But considering ESPN revenues are in the billions every year, the loss barely registered. It was a risk, big by most standards, but not by ESPN's, especially when compared to the startup acquisitions tech companies are using as stand-ins for research and development. Nowadays, Google will blink twice and drop a billion dollars on an already successful company like Nest or Waze.

This might be the best way to think of Mobile ESPN's legacy. It was a relic of the old R&D model, one of the last times a major corporation took a large risk on a new product in a crowded marketplace by developing its own technology.

Talking with LaBerge and Kosner, I got the feeling that Mobile ESPN, aside from being one of ESPN's greatest financial missteps, is also one of the purest representations of its ethos.
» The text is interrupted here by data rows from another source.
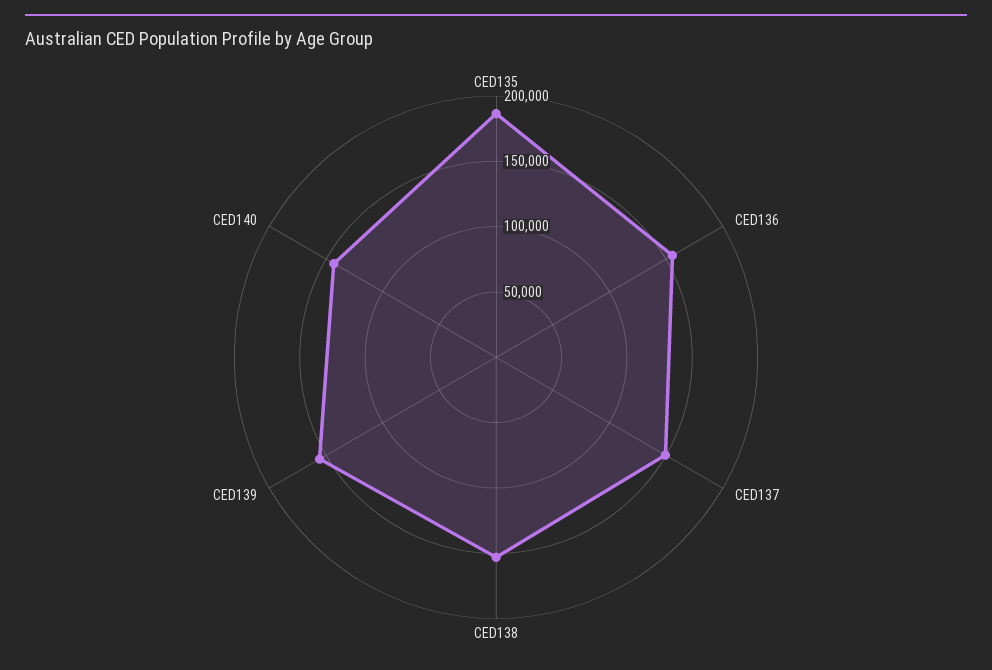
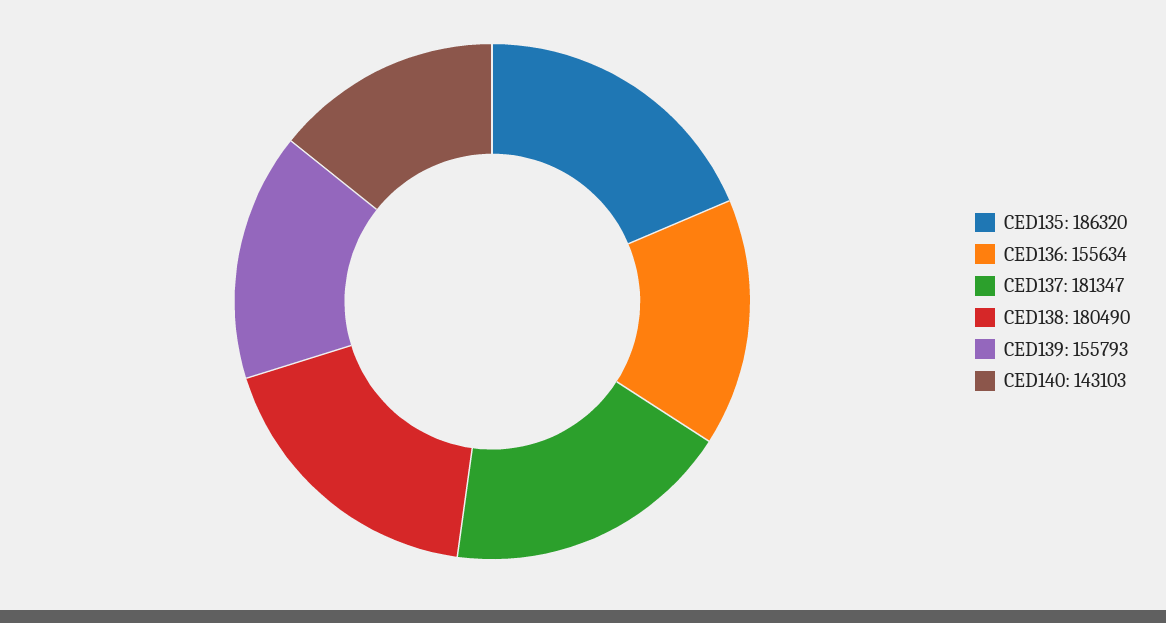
  {
    "CED135": 186320,
    "CED136": 155634,
-   "CED137": 150000,
+   "CED137": 181347,
-   "CED138": 150000,
+   "CED138": 180490,
    "CED139": 155793,
    "CED140": 143103
  }

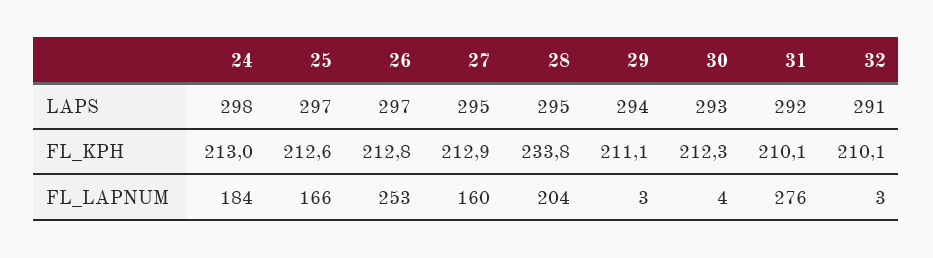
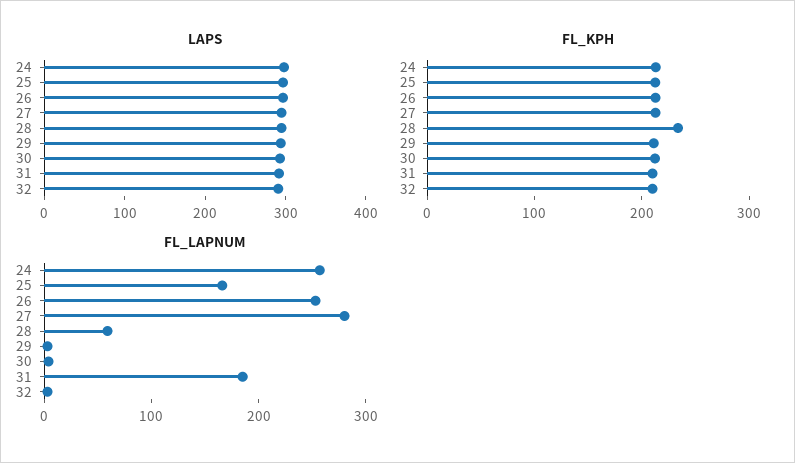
  {
    "LAPS": {
      "24": 298,
      "25": 297,
      "26": 297,
      "27": 295,
      "28": 295,
      "29": 294,
      "30": 293,
      "31": 292,
      "32": 291
    },
    "FL_KPH": {
      "24": 213,
      "25": 212.6,
      "26": 212.8,
      "27": 212.9,
      "28": 233.8,
      "29": 211.1,
      "30": 212.3,
      "31": 210.1,
      "32": 210.1
    },
    "FL_LAPNUM": {
-     "24": 184,
+     "24": 260,
      "25": 166,
      "26": 253,
-     "27": 160,
+     "27": 280,
-     "28": 204,
+     "28": 60,
      "29": 3,
      "30": 4,
-     "31": 276,
+     "31": 180,
      "32": 3
    }
  }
The only thing ESPN hates more than losing money is being beaten.

Whether Kosner meant to or not, he gave me this notion when talking about ESPN's philosophy. "John Skipper's operating philosophy was we were never going to be flanked by anyone or anything. And this continues to this day. There's a very aggressive philosophy in terms of having ESPN be where fans are."

ESPN saw mobile phones becoming an ubiquitous aspect of modern life and knew it had to be involved. Some of its answers anticipated future trends, but were too far ahead of the times. Other answers were simply wrong. Either way, it hardly mattered. With ESPN, it hardly ever matters.

"If you say that the phone was proxy for being willing at times to take big risks that you believe in," Kosner says, "then I think we would do it again."